[[ Exercise data, beginning ]]

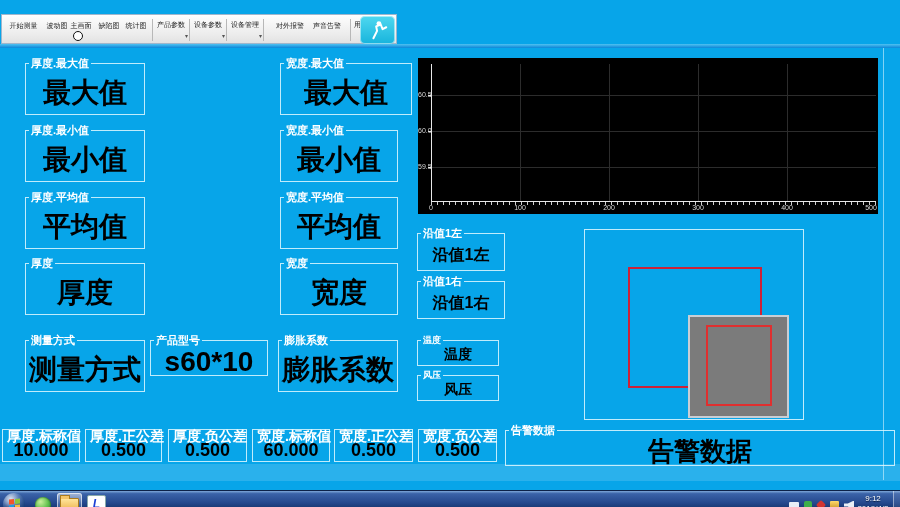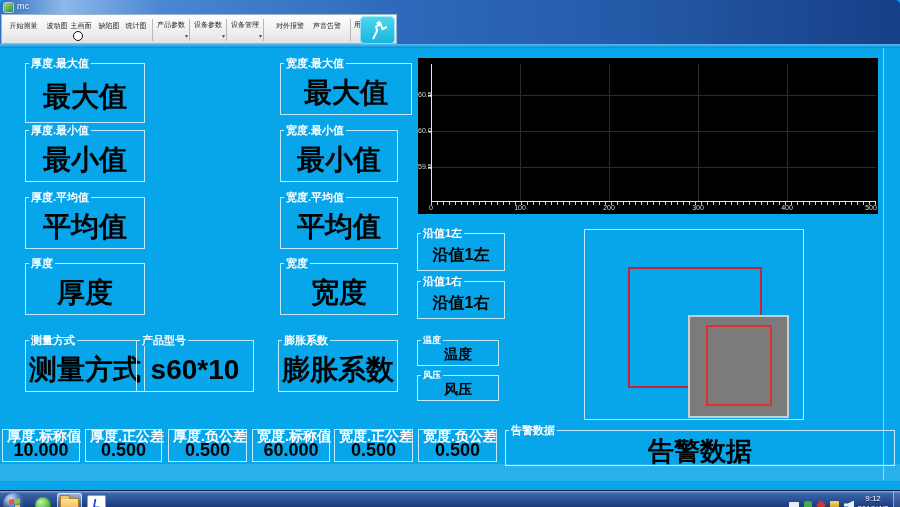--- a/index.html
+++ b/index.html
@@ -110,24 +110,20 @@
   #clock{position:absolute;right:8px;top:3px;width:38px;text-align:center;color:#fff;
     font-size:8px;line-height:10px;text-shadow:0 1px 1px #05193a;}
   #show-desktop{position:absolute;right:0;top:0;width:6px;height:27px;
     border-left:1px solid rgba(255,255,255,.45);background:rgba(255,255,255,.08);}
 </style>
 </head>
 <body>
 
 <div id="screen">
 
-  <div id="titlebar">
-    <span class="tb-appicon"></span>
-    <span class="tb-title">mc</span>
-  </div>
 
   <div id="menubar">
     <div class="mb-btn" style="left:3px;width:37px">开始测量</div>
     <div class="mb-btn" style="left:42px;width:26px">波动图</div>
     <div class="mb-btn" style="left:66px;width:26px">主画面</div>
     <span class="radio"></span>
     <div class="mb-btn" style="left:94px;width:26px">缺陷图</div>
     <div class="mb-btn" style="left:121px;width:26px">统计图</div>
     <div class="mb-btn mb-cell has-caret" style="left:150px;width:36px">产品参数</div>
     <div class="mb-btn mb-cell has-caret" style="left:187px;width:36px">设备参数</div>
@@ -137,21 +133,21 @@
     <div class="mb-btn mb-cell has-caret" style="left:348px;width:34px;border-right:none">用户管理</div>
     <div id="person-btn">
       <svg width="22" height="22" viewBox="0 0 24 24">
         <circle cx="13" cy="5" r="2.6" fill="#fff"></circle>
         <path d="M7 21 L11 13 L10 8 L15 6 L17 11 L21 9" stroke="#fff" stroke-width="2.2" fill="none" stroke-linecap="round" stroke-linejoin="round"></path>
       </svg>
     </div>
   </div>
   <div id="framestrip"></div>
 
-  <div class="fieldbox" style="left:25px;top:63px;width:120px;height:60px">
+  <div class="fieldbox" style="left:25px;top:63px;width:120px;height:52px">
     <span class="flabel">厚度.最大值</span>
     <span class="fvalue v-xl">最大值</span>
   </div>
   <div class="fieldbox" style="left:25px;top:130px;width:120px;height:52px">
     <span class="flabel">厚度.最小值</span>
     <span class="fvalue v-xl">最小值</span>
   </div>
   <div class="fieldbox" style="left:25px;top:197px;width:120px;height:52px">
     <span class="flabel">厚度.平均值</span>
     <span class="fvalue v-xl">平均值</span>
@@ -175,21 +171,21 @@
   </div>
   <div class="fieldbox" style="left:280px;top:263px;width:118px;height:52px">
     <span class="flabel">宽度</span>
     <span class="fvalue v-xl">宽度</span>
   </div>
 
   <div class="fieldbox" style="left:25px;top:340px;width:120px;height:52px">
     <span class="flabel">测量方式</span>
     <span class="fvalue v-xl">测量方式</span>
   </div>
-  <div class="fieldbox" style="left:136px;top:340px;width:118px;height:52px">
+  <div class="fieldbox" style="left:150px;top:340px;width:118px;height:36px">
     <span class="flabel">产品型号</span>
     <span class="fvalue v-xl">s60*10</span>
   </div>
   <div class="fieldbox" style="left:278px;top:340px;width:120px;height:52px">
     <span class="flabel">膨胀系数</span>
     <span class="fvalue v-xl">膨胀系数</span>
   </div>
 
   <div id="chart">
     <div class="axis-y"></div>

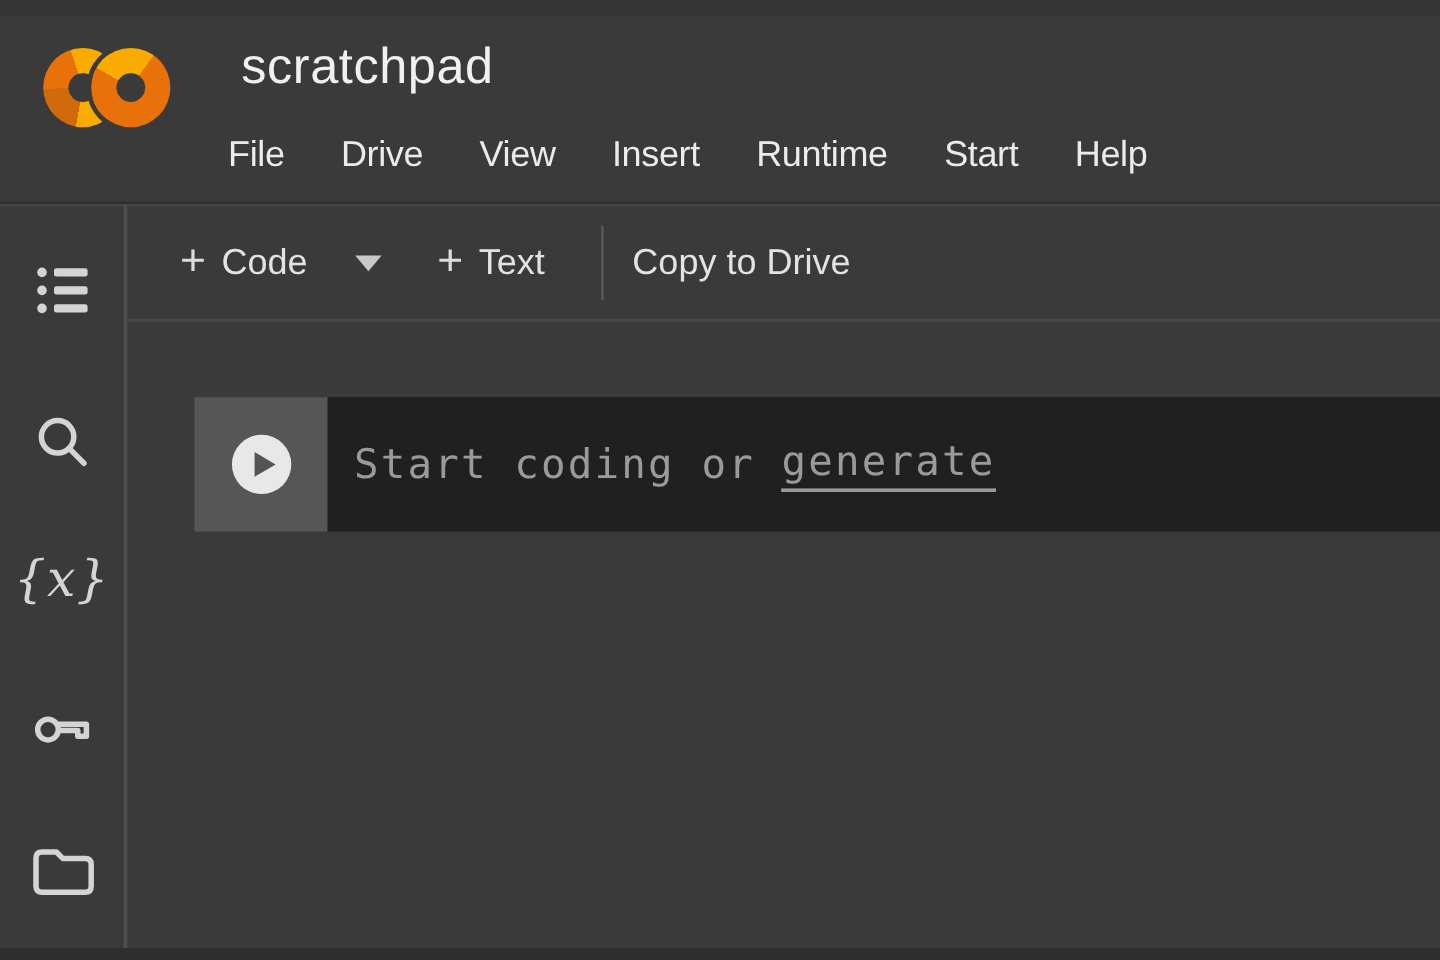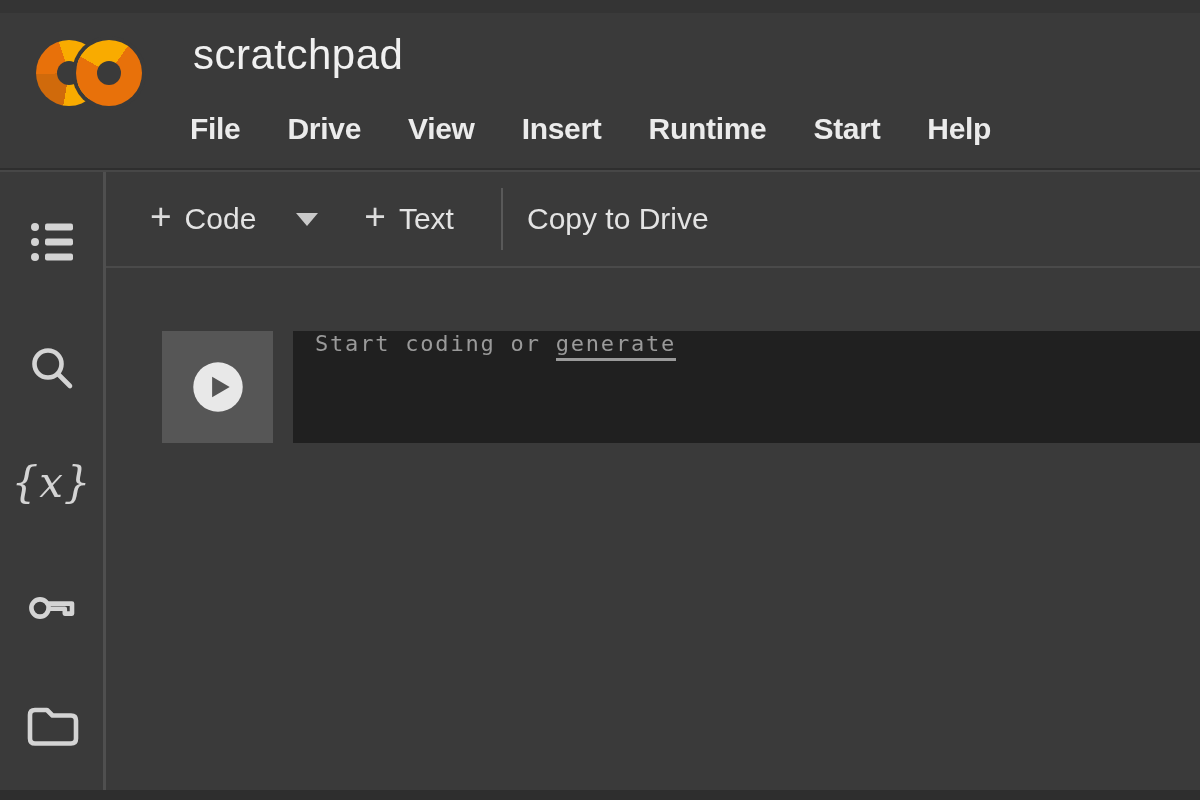--- a/index.html
+++ b/index.html
@@ -29,28 +29,28 @@
   }
   .ring.right{
     left:40px;
     box-shadow:0 0 0 4px var(--bg,#3a3a3a);
     background:conic-gradient(from 0deg,
       var(--accent-yellow,#F9AB00) 0deg 35deg,
       var(--accent-orange,#E8710A) 35deg 300deg,
       var(--accent-yellow,#F9AB00) 300deg 360deg);
   }
   .doc-title{
-    position:absolute;left:193px;top:30px;
+    position:absolute;left:201px;top:30px;
     font-size:42px;line-height:50px;letter-spacing:.5px;
     color:#f0f0f0;cursor:text;
   }
   .menubar{
     position:absolute;left:190px;top:104px;height:50px;
     display:flex;gap:47px;align-items:center;
-    font-size:30px;font-weight:700;letter-spacing:-.3px;color:#ebebeb;
+    font-size:30px;font-weight:400;letter-spacing:-.3px;color:#ebebeb;
   }
   .menu-item{cursor:pointer;}
   .hdr-line-dark{position:absolute;top:168px;left:0;right:0;height:2px;background:#2e2e2e;}
   .hdr-line-light{position:absolute;top:170px;left:0;right:0;height:2px;background:#474747;}
 
   
   .sidebar{position:absolute;top:172px;left:0;bottom:0;width:103px;border-right:3px solid #4f4f4f;}
   .side-btn{position:absolute;left:0;width:103px;display:flex;justify-content:center;cursor:pointer;}
   .side-btn svg{display:block;}
   .icon-stroke{stroke:var(--icon,#d4d4d4);fill:none;stroke-width:4.6;stroke-linecap:round;stroke-linejoin:round;}
@@ -81,25 +81,24 @@
 
   
   .cell{position:absolute;left:162px;top:331px;right:0;height:112px;display:flex;}
   .gutter{
     width:111px;flex:0 0 111px;background:var(--gutter-bg,#565656);
     display:flex;align-items:center;justify-content:center;
   }
   .run-btn{width:54px;height:54px;cursor:pointer;}
   .editor{
     flex:1;background:var(--editor-bg,#202020);
-    display:flex;align-items:flex-start;padding-left:22px;
+    display:flex;align-items:center;padding-left:22px;
     font-family:"DejaVu Sans Mono",monospace;
-    font-size:22px;letter-spacing:1.8px;color:var(--text-muted,#9a9a9a);
+    font-size:34px;letter-spacing:1.8px;color:var(--text-muted,#9a9a9a);
     white-space:pre;
-    margin-left:20px;
   }
   .gen-link{border-bottom:3px solid var(--text-muted,#9a9a9a);padding-bottom:2px;cursor:pointer;}
 </style>
 </head>
 <body>
 
 <div class="screen">
 
   <div class="top-strip"></div>
 

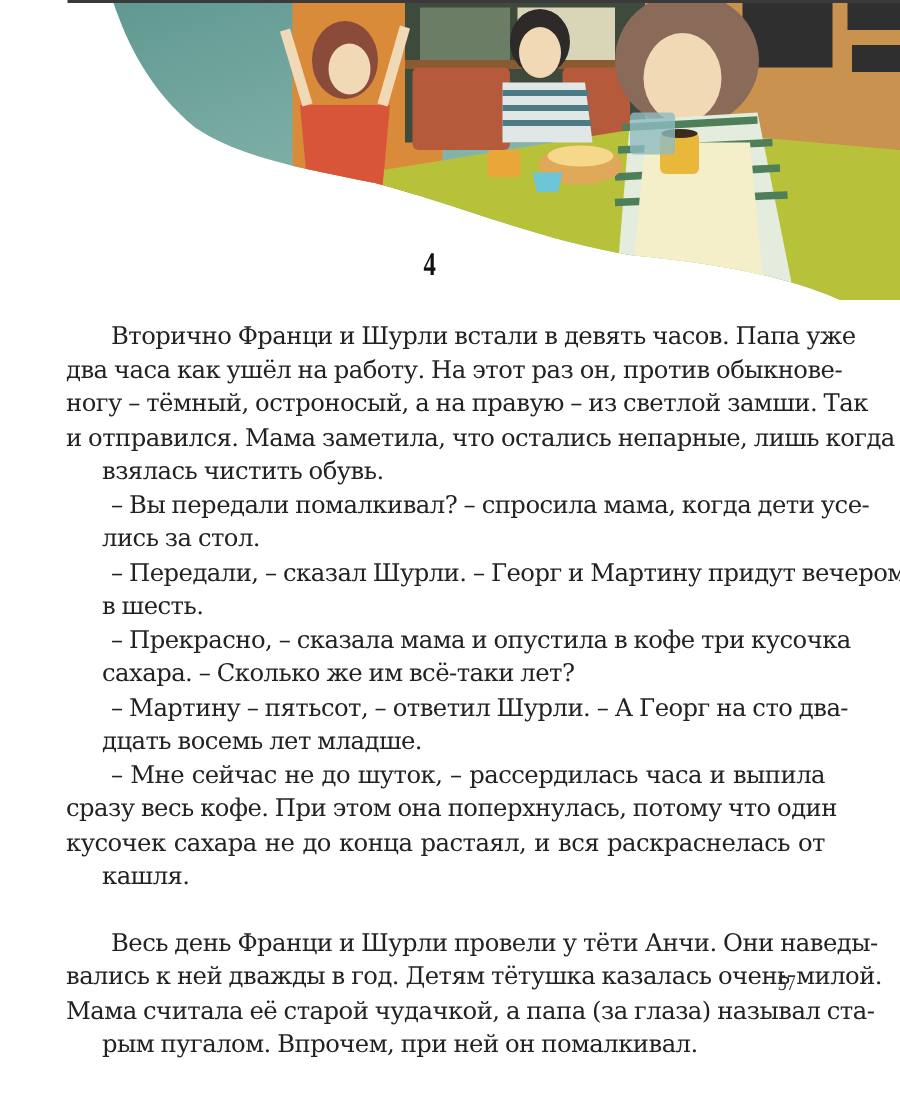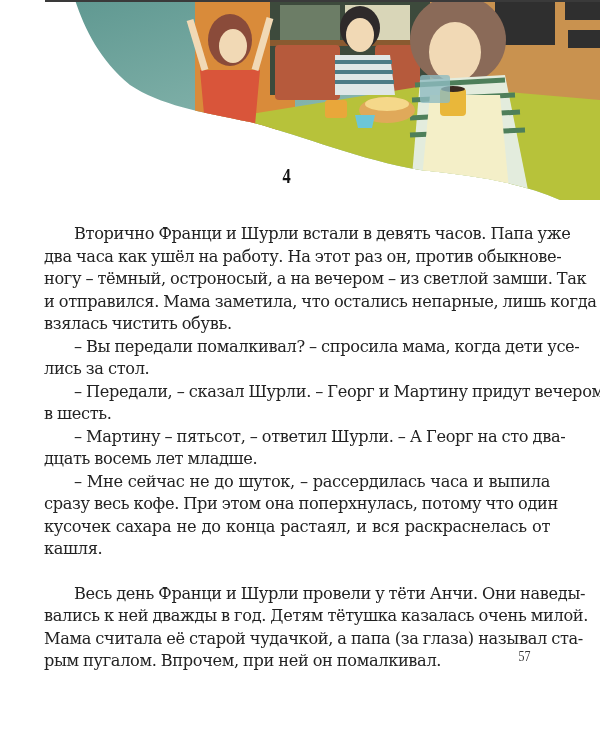--- a/index.html
+++ b/index.html
@@ -10,26 +10,26 @@
   }
   .top-bar { position: absolute; left: 45px; top: 0; width: 555px; height: 2px; background: #3a3a3a; }
   .illustration {
     position: absolute; left: 0; top: 0; width: 600px; height: 200px; overflow: hidden;
   }
   .chapter-number {
     position: absolute; left: 281px; top: 163px; font-size: 22px; font-weight: bold;
     font-family: "Liberation Serif", serif; color: #111; transform: scaleX(0.75);
   }
   .text-block {
-    position: absolute; left: 44px; top: 223px; width: 506px;
+    position: absolute; left: 44px; top: 213px; width: 506px;
     font-size: 16.2px; line-height: 22.5px; text-align: justify;
     font-family: "DejaVu Serif", serif; letter-spacing: -0.35px; word-spacing: -0.5px;
   }
   .line { display: block; white-space: nowrap; text-align-last: justify; text-align: justify; }
-  .line.last { text-align-last: left; }
+  .line.last { text-align-last: left; margin-left: 24px; }
   .indent { padding-left: 30px; }
   .para-gap { height: 22px; }
   .page-number {
     position: absolute; left: 517px; top: 648px; font-size: 15px; color: #333;
     font-family: "Liberation Serif", serif; transform: scaleX(0.8);
   }
 </style>
 </head>
 <body>
 
@@ -84,31 +84,35 @@
   </svg>
 </div>
 <div class="top-bar"></div>
 
 <div class="chapter-number">4</div>
 
 <div class="text-block">
   <div>
     <span class="line indent">Вторично Франци и Шурли встали в девять часов. Папа уже</span>
     <span class="line">два часа как ушёл на работу. На этот раз он, против обыкнове-</span>
-    <span class="line">ногу – тёмный, остроносый, а на вечером – из светлой замши. Так</span>
+    <span class="line">ногу – тёмный, остроносый, а на правую – из светлой замши. Так</span>
     <span class="line">и отправился. Мама заметила, что остались непарные, лишь когда</span>
     <span class="line last">взялась чистить обувь.</span>
   </div>
   <div>
     <span class="line indent">– Вы передали помалкивал? – спросила мама, когда дети усе-</span>
     <span class="line last">лись за стол.</span>
   </div>
   <div>
     <span class="line indent">– Передали, – сказал Шурли. – Георг и Мартину придут вечером</span>
     <span class="line last">в шесть.</span>
+  </div>
+  <div>
+    <span class="line indent">– Прекрасно, – сказала мама и опустила в кофе три кусочка</span>
+    <span class="line last">сахара. – Сколько же им всё-таки лет?</span>
   </div>
   <div>
     <span class="line indent">– Мартину – пятьсот, – ответил Шурли. – А Георг на сто два-</span>
     <span class="line last">дцать восемь лет младше.</span>
   </div>
   <div>
     <span class="line indent">– Мне сейчас не до шуток, – рассердилась часа и выпила</span>
     <span class="line">сразу весь кофе. При этом она поперхнулась, потому что один</span>
     <span class="line">кусочек сахара не до конца растаял, и вся раскраснелась от</span>
     <span class="line last">кашля.</span>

[[ Exercise data, end ]]

* Exercise description: What you give back should be exactly the lines of the data above from the line with "-84,31 +84,35 @@" through the line with "им всё-таки лет?</span>", both of those included, and nothing more.

* Solution for this exercise:
@@ -84,31 +84,35 @@
   </svg>
 </div>
 <div class="top-bar"></div>
 
 <div class="chapter-number">4</div>
 
 <div class="text-block">
   <div>
     <span class="line indent">Вторично Франци и Шурли встали в девять часов. Папа уже</span>
     <span class="line">два часа как ушёл на работу. На этот раз он, против обыкнове-</span>
-    <span class="line">ногу – тёмный, остроносый, а на вечером – из светлой замши. Так</span>
+    <span class="line">ногу – тёмный, остроносый, а на правую – из светлой замши. Так</span>
     <span class="line">и отправился. Мама заметила, что остались непарные, лишь когда</span>
     <span class="line last">взялась чистить обувь.</span>
   </div>
   <div>
     <span class="line indent">– Вы передали помалкивал? – спросила мама, когда дети усе-</span>
     <span class="line last">лись за стол.</span>
   </div>
   <div>
     <span class="line indent">– Передали, – сказал Шурли. – Георг и Мартину придут вечером</span>
     <span class="line last">в шесть.</span>
+  </div>
+  <div>
+    <span class="line indent">– Прекрасно, – сказала мама и опустила в кофе три кусочка</span>
+    <span class="line last">сахара. – Сколько же им всё-таки лет?</span>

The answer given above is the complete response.